UC San Diego Health (UCSDH) is the only academic health system in the region. UC San Diego Health has provided patient care, biomedical research, education, and community service for 5 decades. January 2018 UCSDH launched an MSSP Accountable Care Organization (ACO) Track 1+ model called UC San Diego Health Accountable Care Network. The Network consists of UCSDH Faculty Practice Group, Affiliated Medical Groups, Affiliated Hospitals and Skilled Nursing Facility partnerships. Within this network are value based contracts totaling approximately 45,000 member lives. Population Health (PH) Services Organization supports this Network and consists of a team of RNs and Social Workers, Physicians and Nurse Practitioners, Care Navigators and community partnerships. The PH leadership are certified and employs the standards and practices as a foundation for staff. We are building a unique team who supports our primary care team based care with a focus on the Quadruple Aim.
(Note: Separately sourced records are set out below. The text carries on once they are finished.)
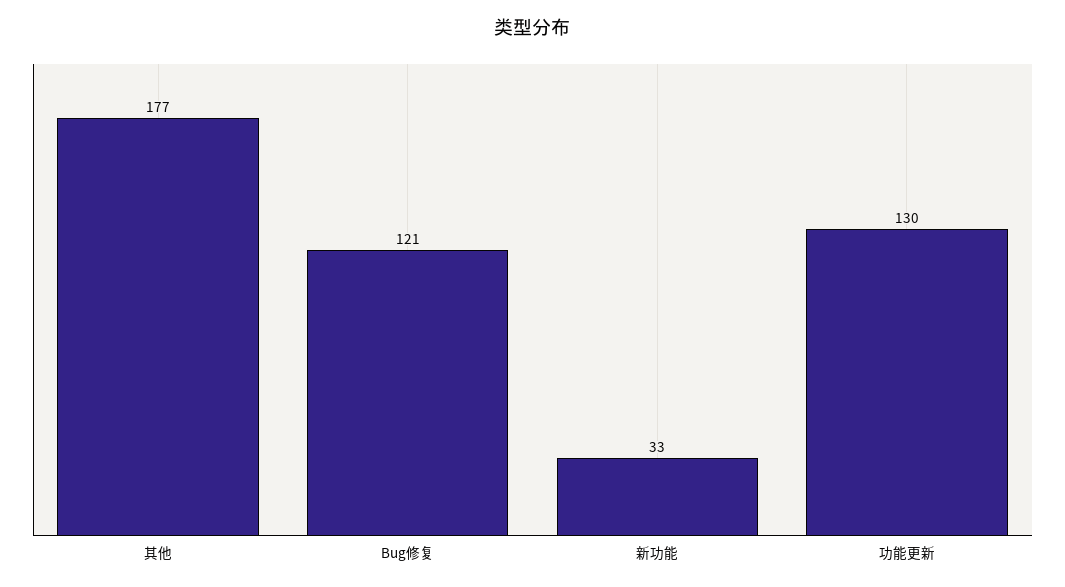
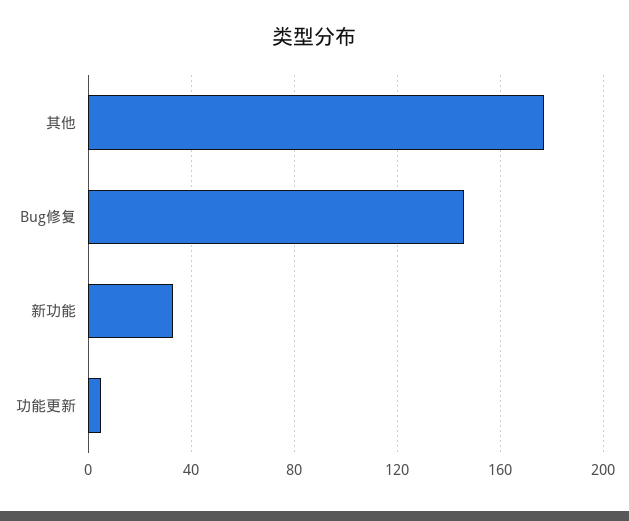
  {
    "其他": 177,
-   "Bug修复": 121,
+   "Bug修复": 145,
    "新功能": 33,
-   "功能更新": 130
+   "功能更新": 5
  }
We understand the value of certification to demonstrate high staff performance and adherence to common standards. With disparate electronic health systems, new physician affiliates, and a diverse payer mix, the task of building an integrated, patient centered value based case management team requires an engaged, knowledgeable team with strong analytic support. Our ACO results for 2019 showed 93% of patients highly rated ACO providers, 97.5% improved health and quality scores and stabilized cost by saving $1.07 million. Integrated Health Care Association awarded us the top 10% for Clinical Quality in 2019. Overall we reduced avoidable admissions from 330 / K to less than 240 / K in 2 years. During the pandemic we ramped up our telephone outreach to our high risk vulnerable senior population. We engaged nursing students to help with this effort with a focus on ensuring patients has what they needed to stay safe and we worked with our palliative care to ensure that patients wishes were documented. In addition, we expanded our digital health home monitoring to help patients engage in self care and help our providers with Telehealth. Our concurrent session will cover 3 key objectives and will include breakout sessions where smaller groups can share their experiences, successes and challenges making this a shared learning session with group engagement.

OBJECTIVES:
  1. Describe the journey of building a CM team (SW and RN) using CMSA Standard of Practice and team learning with multi-tiered patient option approach.
  2. Describe the development of remote patient monitoring to address patients with hypertension during COVID–19; innovations, opportunities and challenges.
  3. Identify resources for social determinants of health, community partnerships and approach to end of life.